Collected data

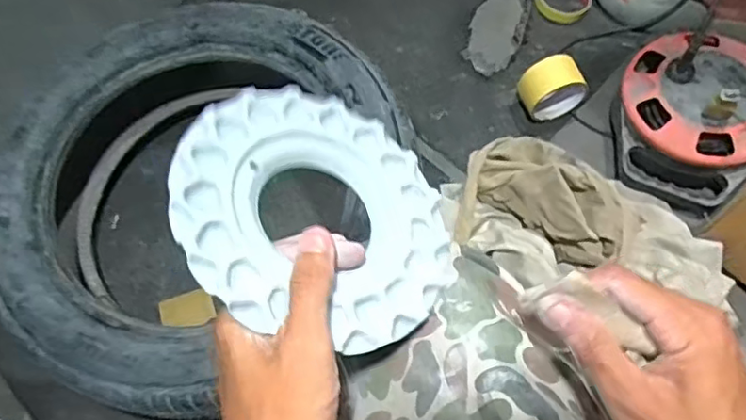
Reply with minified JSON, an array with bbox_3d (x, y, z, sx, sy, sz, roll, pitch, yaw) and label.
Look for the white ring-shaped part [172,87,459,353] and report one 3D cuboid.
[{"bbox_3d":[-0.025,0.000,0.356,0.161,0.009,0.163,16,53,-22],"label":"white ring-shaped part"}]

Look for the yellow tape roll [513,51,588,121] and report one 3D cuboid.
[{"bbox_3d":[0.254,-0.173,0.862,0.081,0.075,0.063,-19,66,-5],"label":"yellow tape roll"}]

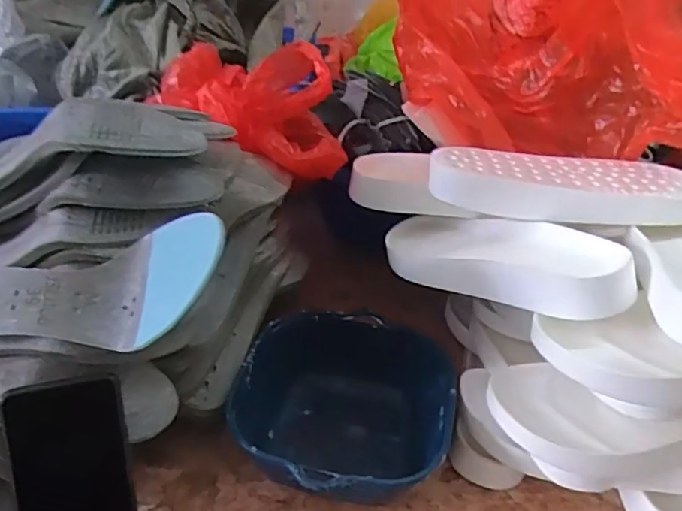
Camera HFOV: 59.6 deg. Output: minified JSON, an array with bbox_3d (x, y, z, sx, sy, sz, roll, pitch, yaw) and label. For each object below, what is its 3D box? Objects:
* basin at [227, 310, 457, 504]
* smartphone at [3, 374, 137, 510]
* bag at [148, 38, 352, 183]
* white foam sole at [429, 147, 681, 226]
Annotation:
[{"bbox_3d":[0.000,0.142,0.537,0.182,0.074,0.195,12,35,10],"label":"basin"},{"bbox_3d":[-0.186,0.164,0.419,0.074,0.151,0.008,-8,5,-21],"label":"smartphone"},{"bbox_3d":[-0.086,-0.163,0.628,0.203,0.101,0.098,16,36,17],"label":"bag"},{"bbox_3d":[0.199,-0.061,0.518,0.236,0.031,0.097,9,35,8],"label":"white foam sole"}]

THE PROBLEM
With the pictures left aside, set down each entry above exactly as it stands.

RESPONSE BOX
Reply with minified JSON, an array with bbox_3d (x, y, z, sx, sy, sz, roll, pitch, yaw) and label.
Look for the white ring-shaped part [172,87,459,353] and report one 3D cuboid.
[{"bbox_3d":[-0.025,0.000,0.356,0.161,0.009,0.163,16,53,-22],"label":"white ring-shaped part"}]

Look for the yellow tape roll [513,51,588,121] and report one 3D cuboid.
[{"bbox_3d":[0.254,-0.173,0.862,0.081,0.075,0.063,-19,66,-5],"label":"yellow tape roll"}]

Camera HFOV: 59.6 deg. Output: minified JSON, an array with bbox_3d (x, y, z, sx, sy, sz, roll, pitch, yaw) and label. For each object below, what is its 3D box? Objects:
* basin at [227, 310, 457, 504]
* smartphone at [3, 374, 137, 510]
* bag at [148, 38, 352, 183]
* white foam sole at [429, 147, 681, 226]
Annotation:
[{"bbox_3d":[0.000,0.142,0.537,0.182,0.074,0.195,12,35,10],"label":"basin"},{"bbox_3d":[-0.186,0.164,0.419,0.074,0.151,0.008,-8,5,-21],"label":"smartphone"},{"bbox_3d":[-0.086,-0.163,0.628,0.203,0.101,0.098,16,36,17],"label":"bag"},{"bbox_3d":[0.199,-0.061,0.518,0.236,0.031,0.097,9,35,8],"label":"white foam sole"}]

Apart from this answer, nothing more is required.